If you just looked at all of the blogs and internet personalities out there who talk about financial independence, you’d think that 90% of Americans are on their way to financial independence. I don’t have real stats on this, because I’m not sure that they exist, but the number is probably somewhere closer to 1-5%. The fact is, people have all kinds of grandiose plans about how they are going to thrive financially. But life intervenes, plans don’t work out, and most people end up something less than wealthy. That’s the path of least resistance, and most people follow it. If you don’t want to go the same way, you’ve got to learn and practice different than everybody else. Wealth is, at least partially, a choice, but it’s one that you’ve got to make daily. And one of the best ways to do it is to learn how to make money when you’re not at work.

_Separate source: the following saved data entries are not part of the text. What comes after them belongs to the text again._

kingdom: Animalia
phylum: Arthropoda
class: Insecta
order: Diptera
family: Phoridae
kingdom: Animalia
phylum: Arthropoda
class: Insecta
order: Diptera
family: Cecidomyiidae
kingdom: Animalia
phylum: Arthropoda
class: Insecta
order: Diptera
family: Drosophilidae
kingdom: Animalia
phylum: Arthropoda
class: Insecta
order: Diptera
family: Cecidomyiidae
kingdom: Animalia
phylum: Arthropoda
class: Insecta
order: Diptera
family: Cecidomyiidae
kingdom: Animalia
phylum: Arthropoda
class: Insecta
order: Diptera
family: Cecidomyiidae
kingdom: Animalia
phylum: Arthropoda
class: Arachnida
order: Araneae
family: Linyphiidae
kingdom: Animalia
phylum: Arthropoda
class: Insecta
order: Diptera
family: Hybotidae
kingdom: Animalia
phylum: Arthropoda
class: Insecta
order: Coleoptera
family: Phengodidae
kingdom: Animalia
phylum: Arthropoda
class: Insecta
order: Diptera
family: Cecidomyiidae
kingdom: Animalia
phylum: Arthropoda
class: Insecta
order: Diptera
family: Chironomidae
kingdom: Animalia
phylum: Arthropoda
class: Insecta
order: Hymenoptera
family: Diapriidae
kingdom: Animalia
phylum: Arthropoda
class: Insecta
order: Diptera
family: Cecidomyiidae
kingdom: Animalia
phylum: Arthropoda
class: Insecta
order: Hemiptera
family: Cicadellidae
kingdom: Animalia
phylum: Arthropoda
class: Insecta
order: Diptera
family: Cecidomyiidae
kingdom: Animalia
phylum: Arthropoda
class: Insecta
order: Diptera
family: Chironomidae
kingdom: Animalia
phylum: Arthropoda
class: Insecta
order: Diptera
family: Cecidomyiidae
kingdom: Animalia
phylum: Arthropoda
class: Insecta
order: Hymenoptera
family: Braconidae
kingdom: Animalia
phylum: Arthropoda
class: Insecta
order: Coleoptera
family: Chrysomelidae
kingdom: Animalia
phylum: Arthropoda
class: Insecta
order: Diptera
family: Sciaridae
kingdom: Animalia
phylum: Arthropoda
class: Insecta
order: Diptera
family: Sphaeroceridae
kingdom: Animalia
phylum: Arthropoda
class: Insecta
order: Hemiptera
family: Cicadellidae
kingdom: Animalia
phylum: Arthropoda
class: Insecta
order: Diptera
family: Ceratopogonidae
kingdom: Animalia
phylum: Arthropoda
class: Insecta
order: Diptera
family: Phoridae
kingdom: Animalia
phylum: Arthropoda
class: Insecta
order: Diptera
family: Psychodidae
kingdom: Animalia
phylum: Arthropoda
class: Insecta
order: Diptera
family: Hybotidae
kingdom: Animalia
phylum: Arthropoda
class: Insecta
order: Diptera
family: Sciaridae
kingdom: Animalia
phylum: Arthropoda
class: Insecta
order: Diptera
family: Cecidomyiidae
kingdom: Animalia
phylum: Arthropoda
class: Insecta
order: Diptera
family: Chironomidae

This is the essence of passive or residual income. You may understand what these concepts mean, but to put them into practice is another story. Many people just read about this stuff and get comforted by a feeling, rather than by making these ideas a reality. So, how do we do this? Well, there are loads of ways. I only have the space to offer up a few suggestions, but you’ll see how these ideas can inspire other ideas. Even if you just put these into practice, you’ll be a lot farther along than most.
Creating Multiple Streams of Income
- Buy Your House. If you can, buy a cheap one, one which won’t require you to pay more than 20% of your income for the mortgage payments. Buying a house is tough. You’ve got to work on your credit, and you’ve got to save up for a down payment. But once you’ve achieved these goals, you can buy the thing. And after that, life gets a whole lot easier. When you pay your mortgage, you are paying yourself, because every payment gets saved as equity. That’s money you’d get to keep if you sold the house. This isn’t really residual income, but I’m just getting started. Once you’ve bought your house and worked your way into a stable financial situation, think about buying another. If you can take on a second mortgage for an investment property, then get someone to rent out the property for more than you pay monthly on the mortgage, you’ll be making real passive income. This process can be replicated as many times as you can handle, each time earning you money that you don’t have to expel much effort to earn. Hire a property management company and make the profit truly passive.
- Hobby Investing. Day trading has been reinvigorated by the Internet. Day trading forms like Forex and CFD trading have found a new generation of users, and you can be among them. CFD, for instance, lets you trade on the value behaviors of different financial products, without actually owning the underlying asset. Your dividends will depend on how much you invest and how well you anticipate value changes. It’s an addictive process, but one which requires a lot of skill. Play it like a game, bank on it like a traditional investment, and you’ll make big dividends in no time.
These are just two methods, but there are many others which are closely related. If you research these, you’ll see how many other residual investment forms are interrelated, and soon you’ll be making money even when you’re not at work.